THE TASK:
Only the lines from the one containing "right wrist: (180, 185)" through the last line of the data are to be written out, exactly and in full.

★ ★ ★ ★ ★

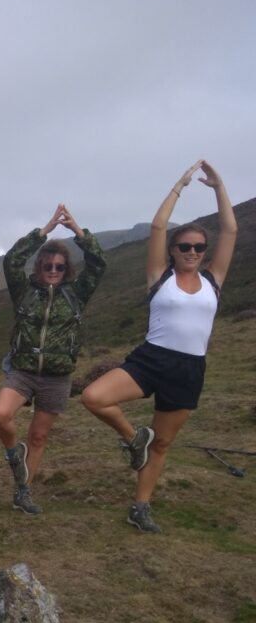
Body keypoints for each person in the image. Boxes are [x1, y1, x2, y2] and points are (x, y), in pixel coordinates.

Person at [82, 161, 236, 533]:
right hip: (152, 359)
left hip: (190, 368)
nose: (192, 251)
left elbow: (230, 229)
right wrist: (180, 185)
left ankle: (140, 507)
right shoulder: (160, 277)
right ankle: (134, 439)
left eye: (199, 247)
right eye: (184, 246)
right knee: (94, 397)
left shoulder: (213, 280)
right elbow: (157, 226)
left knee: (163, 443)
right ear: (172, 250)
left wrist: (219, 187)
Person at [0, 204, 106, 514]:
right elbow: (12, 260)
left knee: (39, 436)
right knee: (0, 414)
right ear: (39, 266)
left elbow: (98, 263)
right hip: (23, 371)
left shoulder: (76, 293)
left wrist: (78, 232)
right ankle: (14, 453)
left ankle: (23, 491)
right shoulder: (24, 291)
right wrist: (44, 231)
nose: (53, 270)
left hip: (57, 376)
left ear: (67, 269)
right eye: (48, 265)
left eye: (59, 266)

★ ★ ★ ★ ★

RESPONSE TO THIS EXERCISE:
right wrist: (180, 185)
left ankle: (140, 507)
right shoulder: (160, 277)
right ankle: (134, 439)
left eye: (199, 247)
right eye: (184, 246)
right knee: (94, 397)
left shoulder: (213, 280)
right elbow: (157, 226)
left knee: (163, 443)
right ear: (172, 250)
left wrist: (219, 187)
Person at [0, 204, 106, 514]:
right elbow: (12, 260)
left knee: (39, 436)
right knee: (0, 414)
right ear: (39, 266)
left elbow: (98, 263)
right hip: (23, 371)
left shoulder: (76, 293)
left wrist: (78, 232)
right ankle: (14, 453)
left ankle: (23, 491)
right shoulder: (24, 291)
right wrist: (44, 231)
nose: (53, 270)
left hip: (57, 376)
left ear: (67, 269)
right eye: (48, 265)
left eye: (59, 266)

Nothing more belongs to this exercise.